The next morning John called my cell when I was taking Ally to school. This time I tried something different.

“Hi, John, I’m just driving Ally, but I’ll call you back as soon as I can.”

“But I want to talk.” He sounded startled.

“Great, because I really want to discuss some of the stuff we talked about the other day.”

“I can’t leave the cell on. But I need—”

“Okay, just give me a call back in a half hour on my home line.” I hung up.

I held my breath, expecting him to call right back, but he didn’t. Billy called to tell me John was near Williams Lake again and they had every available officer out on the roads. Exactly a half hour later John called my landline. While he bragged about tracking a black bear through a marsh that morning, I debated whether I should wait for him to mention another meeting or bring it up myself. As he started describing how he gutted the bear, then dragged the two-hundred-and-fifty-pound carcass out of the bushes without breaking a sweat, I interrupted.

“It’s got to be hard to shoot a bear. I’d be scared I’d miss and he’d come after me.”

“I never miss.” His voice turned angry. “Every year I come across injured bears out in the woods because of some amateur. If I can’t get a solid shot right behind the ear and straight into the brain, I don’t pull the trigger. Most hunters, they get excited, then they jerk up at the last minute and—”

“Wow, that’s really interesting. It’s too bad we didn’t get to meet. I would sure like to hear some of these stories in person.”

“Great minds think alike! I was just going to suggest another meeting—you can bring Ally.”

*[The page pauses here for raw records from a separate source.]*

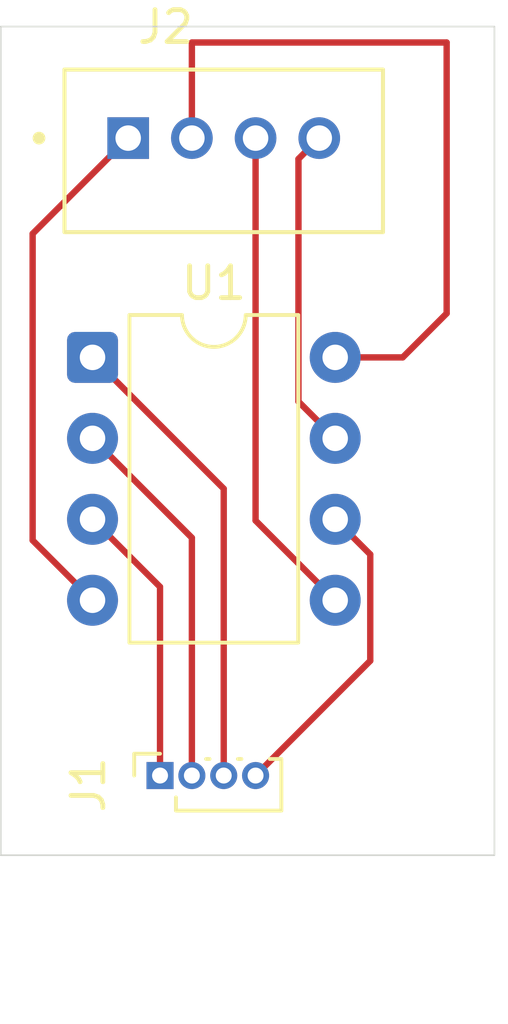
<source format=kicad_pcb>
(kicad_pcb
	(version 20241229)
	(generator "pcbnew")
	(generator_version "9.0")
	(general
		(thickness 1.6)
		(legacy_teardrops no)
	)
	(paper "A4")
	(layers
		(0 "F.Cu" signal)
		(2 "B.Cu" signal)
		(9 "F.Adhes" user "F.Adhesive")
		(11 "B.Adhes" user "B.Adhesive")
		(13 "F.Paste" user)
		(15 "B.Paste" user)
		(5 "F.SilkS" user "F.Silkscreen")
		(7 "B.SilkS" user "B.Silkscreen")
		(1 "F.Mask" user)
		(3 "B.Mask" user)
		(17 "Dwgs.User" user "User.Drawings")
		(19 "Cmts.User" user "User.Comments")
		(21 "Eco1.User" user "User.Eco1")
		(23 "Eco2.User" user "User.Eco2")
		(25 "Edge.Cuts" user)
		(27 "Margin" user)
		(31 "F.CrtYd" user "F.Courtyard")
		(29 "B.CrtYd" user "B.Courtyard")
		(35 "F.Fab" user)
		(33 "B.Fab" user)
		(39 "User.1" user)
		(41 "User.2" user)
		(43 "User.3" user)
		(45 "User.4" user)
	)
	(setup
		(pad_to_mask_clearance 0)
		(allow_soldermask_bridges_in_footprints no)
		(tenting front back)
		(pcbplotparams
			(layerselection 0x00000000_00000000_55555555_5755f5ff)
			(plot_on_all_layers_selection 0x00000000_00000000_00000000_00000000)
			(disableapertmacros no)
			(usegerberextensions no)
			(usegerberattributes yes)
			(usegerberadvancedattributes yes)
			(creategerberjobfile yes)
			(dashed_line_dash_ratio 12.000000)
			(dashed_line_gap_ratio 3.000000)
			(svgprecision 4)
			(plotframeref no)
			(mode 1)
			(useauxorigin no)
			(hpglpennumber 1)
			(hpglpenspeed 20)
			(hpglpendiameter 15.000000)
			(pdf_front_fp_property_popups yes)
			(pdf_back_fp_property_popups yes)
			(pdf_metadata yes)
			(pdf_single_document no)
			(dxfpolygonmode yes)
			(dxfimperialunits yes)
			(dxfusepcbnewfont yes)
			(psnegative no)
			(psa4output no)
			(plot_black_and_white yes)
			(sketchpadsonfab no)
			(plotpadnumbers no)
			(hidednponfab no)
			(sketchdnponfab yes)
			(crossoutdnponfab yes)
			(subtractmaskfromsilk no)
			(outputformat 1)
			(mirror no)
			(drillshape 1)
			(scaleselection 1)
			(outputdirectory "")
		)
	)
	(net 0 "")
	(net 1 "Net-(J1-Pin_2)")
	(net 2 "Net-(J1-Pin_4)")
	(net 3 "Net-(J1-Pin_3)")
	(net 4 "Net-(J1-Pin_1)")
	(net 5 "Net-(U1-PB2)")
	(net 6 "Net-(U1-AREF{slash}PB0)")
	(net 7 "Net-(U1-GND)")
	(net 8 "Net-(U1-VCC)")
	(footprint "Package_DIP:DIP-8_W7.62mm" (layer "F.Cu") (at 142.88 50.88))
	(footprint "110990030:SEEED_110990030" (layer "F.Cu") (at 147 44))
	(footprint "Connector_PinSocket_1.00mm:PinSocket_1x04_P1.00mm_Vertical" (layer "F.Cu") (at 145 64 90))
	(gr_rect
		(start 140 40.5)
		(end 155.5 66.5)
		(stroke
			(width 0.05)
			(type default)
		)
		(fill no)
		(layer "Edge.Cuts")
		(uuid "22864dae-9eb5-4698-be6a-fee912fec709")
	)
	(segment
		(start 145.9512 63.9512)
		(end 146 64)
		(width 0.2)
		(layer "F.Cu")
		(net 1)
		(uuid "3bdb6de4-af3a-48f9-a602-fd65a5ed0ff9")
	)
	(segment
		(start 142.88 53.42)
		(end 146 56.54)
		(width 0.2)
		(layer "F.Cu")
		(net 1)
		(uuid "4985c0a2-057f-4d10-9e2a-84cb0291f966")
	)
	(segment
		(start 146 56.54)
		(end 146 64)
		(width 0.2)
		(layer "F.Cu")
		(net 1)
		(uuid "4c1e857c-08f5-4fbb-8f69-86c409e7d142")
	)
	(segment
		(start 145.9511 63.9512)
		(end 145.9512 63.9512)
		(width 0.2)
		(layer "F.Cu")
		(net 1)
		(uuid "74c083a2-36dd-4f95-9d0a-cba642ed9b5d")
	)
	(segment
		(start 151.601 60.399)
		(end 151.601 57.061)
		(width 0.2)
		(layer "F.Cu")
		(net 2)
		(uuid "01a3cf32-b6d3-4572-80eb-ecd0089b1668")
	)
	(segment
		(start 151.601 57.061)
		(end 150.5 55.96)
		(width 0.2)
		(layer "F.Cu")
		(net 2)
		(uuid "5079f252-195a-419f-bc92-598ea06d287c")
	)
	(segment
		(start 148 64)
		(end 151.601 60.399)
		(width 0.2)
		(layer "F.Cu")
		(net 2)
		(uuid "c7a20078-9f7b-4597-a63c-68e8efe66900")
	)
	(segment
		(start 147 64)
		(end 147 64.1274)
		(width 0.2)
		(layer "F.Cu")
		(net 3)
		(uuid "6394e225-8c72-485a-aad8-ed19cc411762")
	)
	(segment
		(start 147 55)
		(end 147 64)
		(width 0.2)
		(layer "F.Cu")
		(net 3)
		(uuid "7c66c1e1-7243-4acd-9340-b8230fe89099")
	)
	(segment
		(start 142.88 50.88)
		(end 147 55)
		(width 0.2)
		(layer "F.Cu")
		(net 3)
		(uuid "96a24caf-4d17-41c0-90af-5f83fa021ecd")
	)
	(segment
		(start 142.88 55.96)
		(end 145 58.08)
		(width 0.2)
		(layer "F.Cu")
		(net 4)
		(uuid "3a7be90b-5fb1-4d66-ba61-42b7c23ea3ce")
	)
	(segment
		(start 145 58.08)
		(end 145 64)
		(width 0.2)
		(layer "F.Cu")
		(net 4)
		(uuid "436512bf-9b6e-4e70-adb2-f5afb8354fe0")
	)
	(segment
		(start 149.3464 52.2664)
		(end 149.3464 44.6536)
		(width 0.2)
		(layer "F.Cu")
		(net 5)
		(uuid "712822fd-c4ca-41d2-93e7-2f9f4ce970ce")
	)
	(segment
		(start 150.5 53.42)
		(end 149.3464 52.2664)
		(width 0.2)
		(layer "F.Cu")
		(net 5)
		(uuid "9fb380c2-9655-4255-8f84-561f7fd547bb")
	)
	(segment
		(start 149.3464 44.6536)
		(end 150 44)
		(width 0.2)
		(layer "F.Cu")
		(net 5)
		(uuid "c2616ef9-5126-4778-9c13-121dc26178da")
	)
	(segment
		(start 148 56)
		(end 150.5 58.5)
		(width 0.2)
		(layer "F.Cu")
		(net 6)
		(uuid "5e8b206b-69b5-479d-9f6c-671a2602e810")
	)
	(segment
		(start 148 44)
		(end 148 56)
		(width 0.2)
		(layer "F.Cu")
		(net 6)
		(uuid "e49102cf-1a9e-4f4b-b786-401026a7402c")
	)
	(segment
		(start 142.88 58.5)
		(end 141 56.62)
		(width 0.2)
		(layer "F.Cu")
		(net 7)
		(uuid "19ebf9d1-0cb5-45fd-90b5-56bf502a7770")
	)
	(segment
		(start 141 56.62)
		(end 141 47)
		(width 0.2)
		(layer "F.Cu")
		(net 7)
		(uuid "27c19e7b-def1-4468-9a16-537700a5a165")
	)
	(segment
		(start 141 47)
		(end 144 44)
		(width 0.2)
		(layer "F.Cu")
		(net 7)
		(uuid "b779a8da-b98d-4f59-a363-c31274088201")
	)
	(segment
		(start 146 41)
		(end 146 44)
		(width 0.2)
		(layer "F.Cu")
		(net 8)
		(uuid "0333dd00-3953-41d5-984c-4d5bbaa9530b")
	)
	(segment
		(start 152.62 50.88)
		(end 154 49.5)
		(width 0.2)
		(layer "F.Cu")
		(net 8)
		(uuid "4ab39df5-c060-4823-8676-1a87f5f3ead5")
	)
	(segment
		(start 154 41)
		(end 146 41)
		(width 0.2)
		(layer "F.Cu")
		(net 8)
		(uuid "76b5e69e-150b-4a7d-b414-ef52b939dcc0")
	)
	(segment
		(start 154 49.5)
		(end 154 41)
		(width 0.2)
		(layer "F.Cu")
		(net 8)
		(uuid "b579524f-1d2a-4d1c-80ca-b7bb07324092")
	)
	(segment
		(start 150.5 50.88)
		(end 152.62 50.88)
		(width 0.2)
		(layer "F.Cu")
		(net 8)
		(uuid "bc792f6a-1a4c-4ecb-8b39-312b9e0dd0a0")
	)
	(embedded_fonts no)
)

</source>
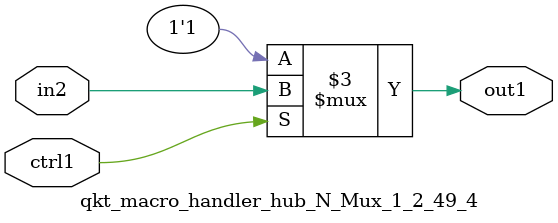
<source format=v>

`timescale 1ps / 1ps


module qkt_macro_handler_hub_N_Mux_1_2_49_4( in2, ctrl1, out1 );

    input in2;
    input ctrl1;
    output out1;
    reg out1;

    
    // rtl_process:qkt_macro_handler_hub_N_Mux_1_2_49_4/qkt_macro_handler_hub_N_Mux_1_2_49_4_thread_1
    always @*
      begin : qkt_macro_handler_hub_N_Mux_1_2_49_4_thread_1
        case (ctrl1) 
          1'b1: 
            begin
              out1 = in2;
            end
          default: 
            begin
              out1 = 1'b1;
            end
        endcase
      end

endmodule



</source>
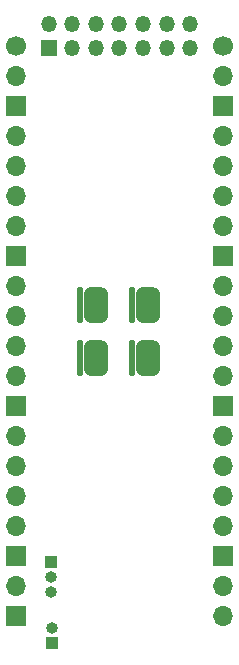
<source format=gbr>
%TF.GenerationSoftware,KiCad,Pcbnew,7.0.2*%
%TF.CreationDate,2024-02-16T13:22:18+02:00*%
%TF.ProjectId,dots_projector,646f7473-5f70-4726-9f6a-6563746f722e,rev?*%
%TF.SameCoordinates,Original*%
%TF.FileFunction,Soldermask,Top*%
%TF.FilePolarity,Negative*%
%FSLAX46Y46*%
G04 Gerber Fmt 4.6, Leading zero omitted, Abs format (unit mm)*
G04 Created by KiCad (PCBNEW 7.0.2) date 2024-02-16 13:22:18*
%MOMM*%
%LPD*%
G01*
G04 APERTURE LIST*
G04 Aperture macros list*
%AMRoundRect*
0 Rectangle with rounded corners*
0 $1 Rounding radius*
0 $2 $3 $4 $5 $6 $7 $8 $9 X,Y pos of 4 corners*
0 Add a 4 corners polygon primitive as box body*
4,1,4,$2,$3,$4,$5,$6,$7,$8,$9,$2,$3,0*
0 Add four circle primitives for the rounded corners*
1,1,$1+$1,$2,$3*
1,1,$1+$1,$4,$5*
1,1,$1+$1,$6,$7*
1,1,$1+$1,$8,$9*
0 Add four rect primitives between the rounded corners*
20,1,$1+$1,$2,$3,$4,$5,0*
20,1,$1+$1,$4,$5,$6,$7,0*
20,1,$1+$1,$6,$7,$8,$9,0*
20,1,$1+$1,$8,$9,$2,$3,0*%
G04 Aperture macros list end*
%ADD10RoundRect,0.500000X-0.500000X-1.000000X0.500000X-1.000000X0.500000X1.000000X-0.500000X1.000000X0*%
%ADD11RoundRect,0.125000X-0.125000X-1.375000X0.125000X-1.375000X0.125000X1.375000X-0.125000X1.375000X0*%
%ADD12R,1.000000X1.000000*%
%ADD13O,1.000000X1.000000*%
%ADD14R,1.350000X1.350000*%
%ADD15O,1.350000X1.350000*%
%ADD16C,1.700000*%
%ADD17O,1.700000X1.700000*%
%ADD18R,1.700000X1.700000*%
G04 APERTURE END LIST*
D10*
%TO.C,D8*%
X72400000Y-94900000D03*
D11*
X71000000Y-94900000D03*
%TD*%
D10*
%TO.C,D5*%
X76825000Y-99400000D03*
D11*
X75425000Y-99400000D03*
%TD*%
D10*
%TO.C,D4*%
X72400000Y-99400000D03*
D11*
X71000000Y-99400000D03*
%TD*%
D10*
%TO.C,D1*%
X76825000Y-94900000D03*
D11*
X75425000Y-94900000D03*
%TD*%
D12*
%TO.C,JP3*%
X68600000Y-116625000D03*
D13*
X68600000Y-117895000D03*
X68600000Y-119165000D03*
%TD*%
D14*
%TO.C,J2*%
X68375000Y-73100000D03*
D15*
X68375000Y-71100000D03*
X70375000Y-73100000D03*
X70375000Y-71100000D03*
X72375000Y-73100000D03*
X72375000Y-71100000D03*
X74375000Y-73100000D03*
X74375000Y-71100000D03*
X76375000Y-73100000D03*
X76375000Y-71100000D03*
X78375000Y-73100000D03*
X78375000Y-71100000D03*
X80375000Y-73100000D03*
X80375000Y-71100000D03*
%TD*%
D12*
%TO.C,J4*%
X68650000Y-123525000D03*
D13*
X68650000Y-122255000D03*
%TD*%
D16*
%TO.C,U2*%
X83164000Y-72940000D03*
D17*
X83164000Y-75480000D03*
D18*
X83164000Y-78020000D03*
D17*
X83164000Y-80560000D03*
X83164000Y-83100000D03*
X83164000Y-85640000D03*
X83164000Y-88180000D03*
D18*
X83164000Y-90720000D03*
D17*
X83164000Y-93260000D03*
X83164000Y-95800000D03*
X83164000Y-98340000D03*
X83164000Y-100880000D03*
D18*
X83164000Y-103420000D03*
D17*
X83164000Y-105960000D03*
X83164000Y-108500000D03*
X83164000Y-111040000D03*
X83164000Y-113580000D03*
D18*
X83164000Y-116120000D03*
D17*
X83164000Y-118660000D03*
X83164000Y-121200000D03*
D18*
X65600000Y-121200000D03*
D17*
X65600000Y-118660000D03*
D18*
X65600000Y-116120000D03*
D17*
X65600000Y-113580000D03*
X65600000Y-111040000D03*
X65600000Y-108500000D03*
X65600000Y-105960000D03*
D18*
X65600000Y-103420000D03*
D17*
X65600000Y-100880000D03*
X65600000Y-98340000D03*
X65600000Y-95800000D03*
X65600000Y-93260000D03*
D18*
X65600000Y-90720000D03*
D17*
X65600000Y-88180000D03*
X65600000Y-85640000D03*
X65600000Y-83100000D03*
X65600000Y-80560000D03*
D18*
X65600000Y-78020000D03*
D17*
X65600000Y-75480000D03*
D16*
X65600000Y-72940000D03*
%TD*%
M02*

</source>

“I don’t know.… Maybe it should just be me the first time. She might say something to Evan. But I can bring pictures of her?”

“Yeah, yeah, bring pictures. That would be great.” I shuddered at the idea of him touching a photo of Ally.

He said, “So when do you want to meet?”

“When were you thinking?” My mouth went dry.

“I need to get away. It’s getting warm out.” His voice was angry again. “People are starting to camp and they throw their trash into the woods and turn their radios up so loud you can’t hear yourself think.”

“Soon, we can meet soon.”

“Okay. Tomorrow.”

*   *   *


That’s why I called for an emergency session. I know you don’t normally do evening appointments, so I really appreciate this. Trust me, I wanted to come earlier, but I’ve been at the station all afternoon. Billy said he’d watch Ally—can you believe he’s taking Ally to Boston Pizza and he wouldn’t accept any money? Evan’s supposed to call later tonight and I don’t know how I’m going to tell him or if I even should. I’m just sick about it. But I’m sure after we catch John, Evan will forgive me. Who was it that said it’s better to beg for forgiveness than ask for permission?

You’re the only person I can tell this, but when I was at the station listening to Billy and Sandy—I’m meeting John at Bowen Park this time, so they wanted to go over a new plan—I had a really weird moment. I think what triggered it was something Billy said about John’s headaches, about John using them as an excuse. I caught myself for a second wanting to defend him—to defend myself. My entire life people have looked at me like I was faking it when I had a migraine. But I know how much they hurt, how the pain almost makes you insane.

When I was in school one of my friends fought with her mom constantly and when her mom would say, “You’re just like me when I was your age,” my friend would go on and on about how she was nothing like her mom. I didn’t understand it. For one, they were a lot alike, and two, I thought it was a lot worse not being able to see yourself at all in your parents—like me. Definitely not in Mom, who is the sweetest, most patient woman on the planet, and Dad, well, we’d need another hour to cover all the ways we differ.

That’s one of the reasons I was so disappointed when I met Julia. I still didn’t see myself. It scares me how much I’m like John—his impulsiveness, his short attention span, his temper. Now even with the migraines. But I’m terrified I’m becoming more like him. Every time he says something that reminds me of myself I fantasize about killing him, taking a knife to the meeting and stabbing him over and over again. But the best part is when he’s lying there, bleeding—when I can see he’s finally dead. It feels good.